* [Brano da esaminare]:
:::

Il cardinale Pizzaballa a Fanpage.it: “Dopo 2 anni di guerra Gaza rinasce, ho visto voglia di normalità”

"Dobbiamo tornare a vivere": è questo il cuore del messaggio che il Cardinale Pierbattista Pizzaballa, Patriarca Latino di Gerusalemme, ha voluto condividere durante la conferenza stampa al suo rientro dalla Striscia di Gaza. In un clima carico di commozione e realismo, il porporato ha descritto una situazione profondamente mutata rispetto a pochi mesi fa: sebbene le ferite del conflitto siano ancora visibili ovunque, lo spirito della popolazione sembra essere passato dalla pura "modalità sopravvivenza" a un desiderio prepotente di normalità.

:::

* [Compiti da svolgere]:
1. Secondo il brano sul cardinale Pizzaballa, quale carica ricopre il porporato?
2. Stabilisca se ciascuna affermazione concorda con il brano sul cardinale Pizzaballa, rispondendo sì o no e citando testualmente le parole decisive: (a) il cardinale ha parlato in una conferenza stampa dopo il rientro dalla Striscia di Gaza; (b) le ferite del conflitto non sono più visibili; (c) la popolazione si trova ancora in pura modalità sopravvivenza.
3. Riprenda il brano sul cardinale Pizzaballa, proseguendo dopo la sua ultima frase.
I record non hanno qui alcuna rilevanza.

:::

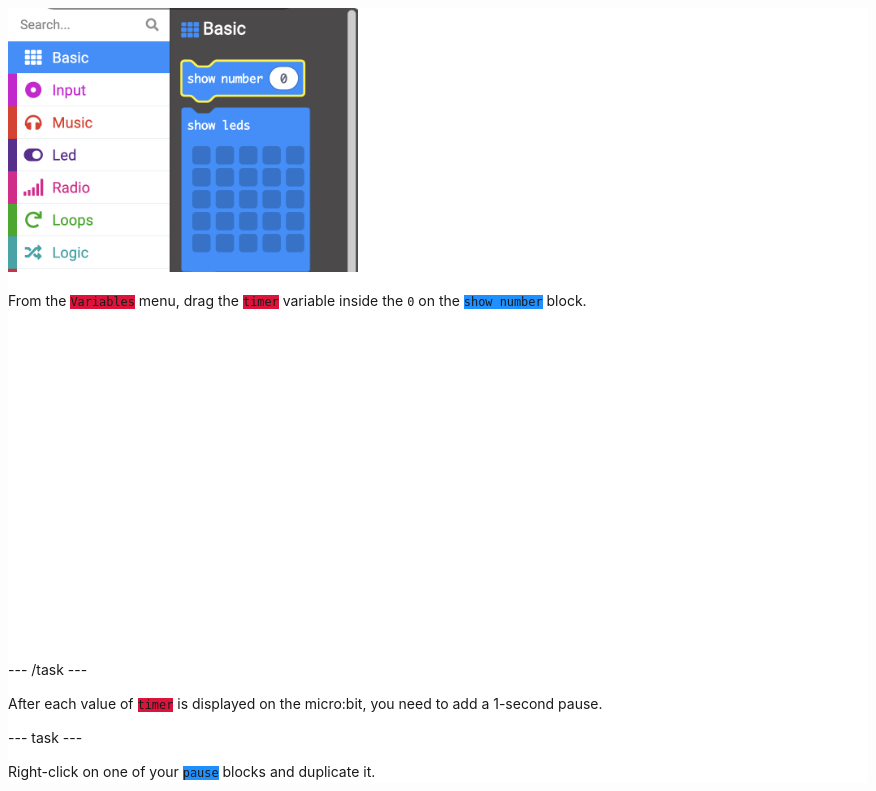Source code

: <img src="images/show-number.png" alt="The Basic menu with the 'show number' block highlighted." width="350"/>

From the <code style="background-color: #DC143C">Variables</code> menu, drag the <code style="background-color: #DC143C">timer</code> variable inside the `0` on the <code style="background-color: #1E90FF">show number</code> block.

<div style="position:relative;height:calc(250px + 5em);width:100%;overflow:hidden;"><iframe style="position:relative;top:0;left:0;width:70%;height:100%;" src="https://makecode.microbit.org/---codeembed#pub:_ERVifxFw4R8c
" allowfullscreen="allowfullscreen" frameborder="0" sandbox="allow-scripts allow-same-origin"></iframe></div>

--- /task ---

After each value of <code style="background-color: #DC143C">timer</code> is displayed on the micro:bit, you need to add a 1-second pause.

--- task ---

Right-click on one of your <code style="background-color: #1E90FF">pause</code> blocks and duplicate it.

:::

* [Risposte ai compiti]:
1. Patriarca Latino di Gerusalemme.

2.
(a) Sì: "durante la conferenza stampa al suo rientro dalla Striscia di Gaza".
(b) No: "le ferite del conflitto siano ancora visibili ovunque".
(c) No: "sembra essere passato dalla pura "modalità sopravvivenza" a un desiderio prepotente di normalità".

3.
"Dopo due anni di guerra, sento che è arrivato il momento di guardare avanti", ha dichiarato Pizzaballa parlando ai giornalisti. "Visitando Gaza ho percepito un'atmosfera diversa. Nonostante la gente viva ancora nelle tende e le scuole siano chiuse, c'è una determinazione nuova nel voler riprendere in mano la propria esistenza. Ho visto negozi e piccoli ristoranti riaprire, anche se quasi vuoti, solo per dire: ‘vogliamo ricominciare'".
Al termine dell'incontro pubblico, il Cardinale Pizzaballa ha rilasciato un’intervista a Fanpage.it, approfondendo i temi del futuro della Striscia e la condizione dei cristiani in Terra Santa.
Quale è la cosa che l'ha colpita di più entrando nella Striscia di Gaza?
"Ho visto a Gaza la distruzione di sempre, però ho visto anche un desiderio di ritorno alla vita che prima, durante la guerra, non avevo percepito. Prima si era in modalità sopravvivenza, ma adesso c'è un desiderio di ritornare alla vita normale per quanto possibile".
Di cosa ha bisogno la popolazione a Gaza in questo momento?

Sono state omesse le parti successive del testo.